Damage data is prepared for presentation:

df_storm_USA_agg_damage <- df_storm_USA_agg[, c("EVTYPE", "CROP", "PROPERTY", "TOTAL_DAMAGE")]
df_storm_USA_agg_damage <- df_storm_USA_agg_damage[order(-df_storm_USA_agg_damage$TOTAL),] 

# Gather columns in name value for further separation
df_storm_USA_agg_damage_tidy <- gather(df_storm_USA_agg_damage, "CODE", "VALUE", 2:4)
df_storm_USA_agg_damage_tidy$CODE <- as.factor(df_storm_USA_agg_damage_tidy$CODE)

The following graphic shows the total damage per event.
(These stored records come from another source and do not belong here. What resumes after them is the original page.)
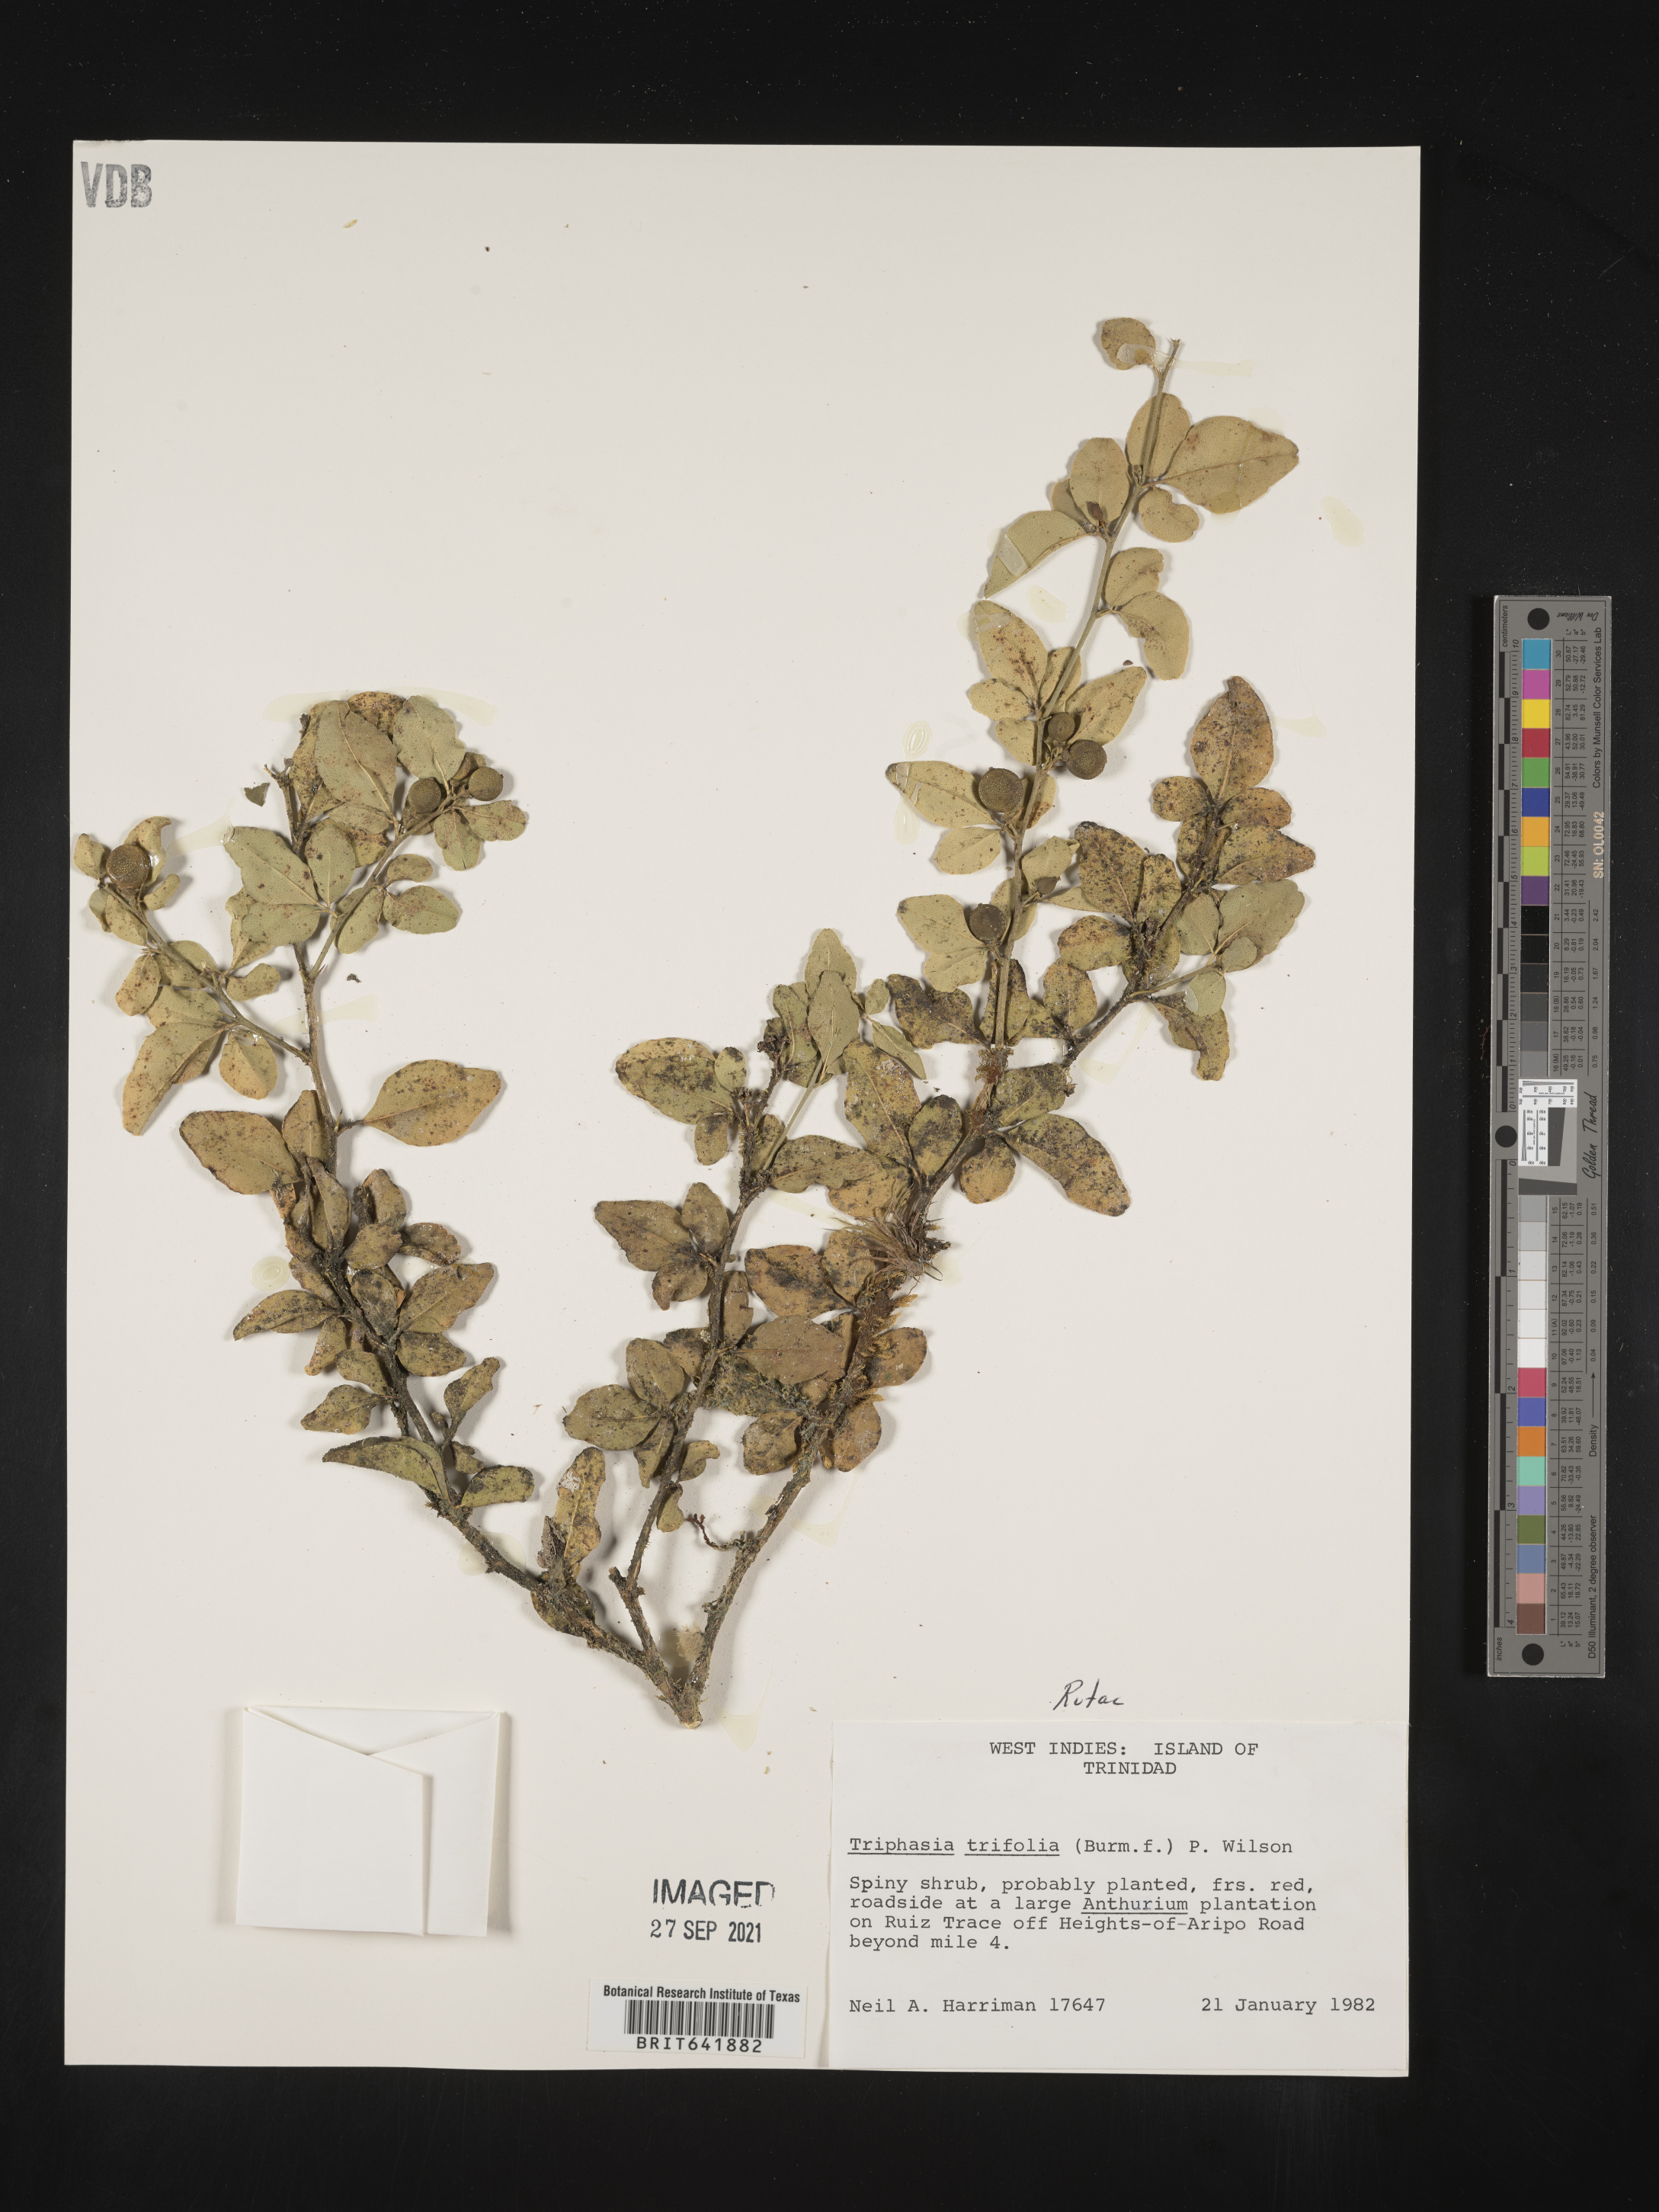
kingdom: Plantae
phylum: Tracheophyta
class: Magnoliopsida
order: Sapindales
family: Rutaceae
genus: Triphasia
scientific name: Triphasia trifolia
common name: Limeberry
Data for crops, property and the sum of both is presented:

g2 <- ggplot(df_storm_USA_agg_damage_tidy, aes(x = reorder(EVTYPE, VALUE), y = VALUE / 1000000000)) +
      geom_bar(aes(fill = factor(CODE)), stat = "identity", position = position_dodge()) +
      ylab("Damage (in $ 1 000 000 000)") +
      xlab("Events") + 
      theme(legend.title = element_blank()) +
      ggtitle("Events economical impacts") +
      coord_flip()

g2

The following table presents damage details, ordered by total damage:

EVTYPE	CROP	PROPERTY	TOTAL_DAMAGE
FLOOD	12321240200	167954591285	180275831485
HURRICANE	4958940800	82529119010	87488059810
STORM	1898215988	73736232191	75634448179
TORNADO	417462070	58607481077	59024943147
PRECIPITATION	4312663523	20632697723	24945361246
DROUGHT	13972381000	1047838600	15020219600
ICE	7024175300	4013257110	11037432410
FIRE	402116630	8489501500	8891618130
WIND	766971400	6067326183	6834297583
COLD	1365765500	272827400	1638592900
LIGHTNING	12097090	939729430	951826520
HEAT	904479280	20325750	924805030
EROSION	20017000	323258600	343275600
ROUGH SEA	0	102033650	102033650
FOG	0	22829500	22829500
AVALANCHE	0	8721800	8721800
OTHER	1034400	1470500	2504900
DUST	0	738630	738630
RIP CURRENTS	0	101000	101000
SMOKE	0	100000	100000

It is possible to conclude that floods are the most threat event.
The total loss in floods is $ 180.2758315 B resulting from $ 12.3212402 B in crops and $ 167.9545913 B in property.
If crops are only considered, the biggest cost is in drought with $ 13.972381 B.

Conclusion

The following statements are concluded:

General quality of the data set is good, however events need to be refactored due to typos and small variation in the presentation of the same type of event;
Damage data has exponencial data associated, this data needs to be converted to same units before use;
The event that leads to more health issues is by far tornados;
The event that produces biggest economic consequences is floods.